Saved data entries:
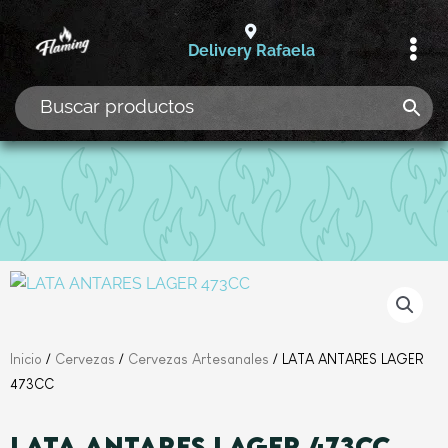
Ir
al
Delivery Rafaela
contenido
Inicio
/
Cervezas
/
Cervezas Artesanales
/ LATA ANTARES LAGER
473CC
LATA ANTARES LAGER 473CC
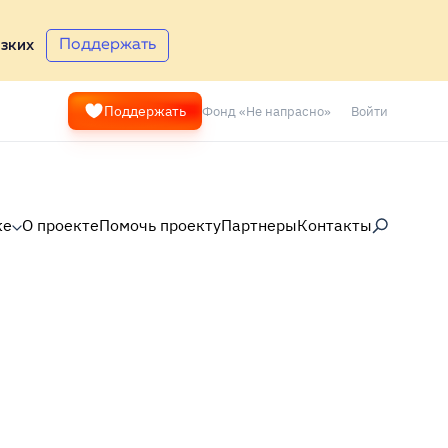
Поддержать
зких
Фонд «Не напрасно»
Войти
Поддержать
ке
О проекте
Помочь проекту
Партнеры
Контакты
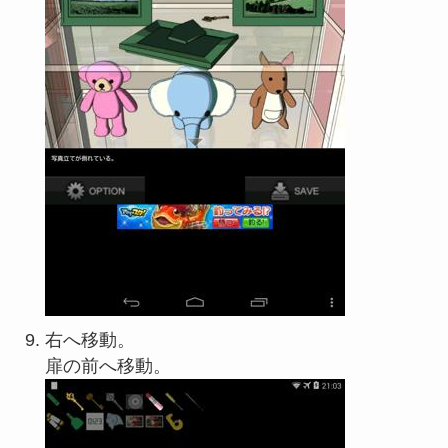
右へ移動。
扉の前へ移動。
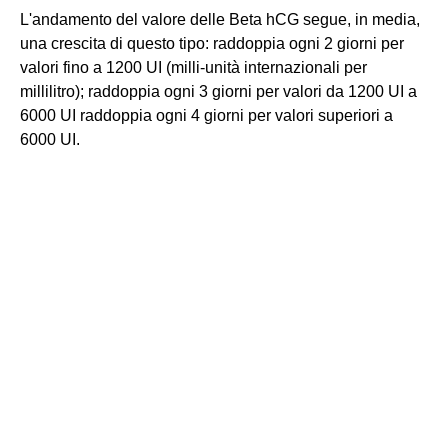
L'andamento del valore delle Beta hCG segue, in media,
una crescita di questo tipo: raddoppia ogni 2 giorni per
valori fino a 1200 UI (milli-unità internazionali per
millilitro); raddoppia ogni 3 giorni per valori da 1200 UI a
6000 UI raddoppia ogni 4 giorni per valori superiori a
6000 UI.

_Exercise brief_
Output the whole of the data, unchanged; keep the pictures out.

_Answer to this task_
Ir
al
Delivery Rafaela
contenido
Inicio
/
Cervezas
/
Cervezas Artesanales
/ LATA ANTARES LAGER
473CC
LATA ANTARES LAGER 473CC
Поддержать
зких
Фонд «Не напрасно»
Войти
Поддержать
ке
О проекте
Помочь проекту
Партнеры
Контакты
右へ移動。
扉の前へ移動。
L'andamento del valore delle Beta hCG segue, in media,
una crescita di questo tipo: raddoppia ogni 2 giorni per
valori fino a 1200 UI (milli-unità internazionali per
millilitro); raddoppia ogni 3 giorni per valori da 1200 UI a
6000 UI raddoppia ogni 4 giorni per valori superiori a
6000 UI.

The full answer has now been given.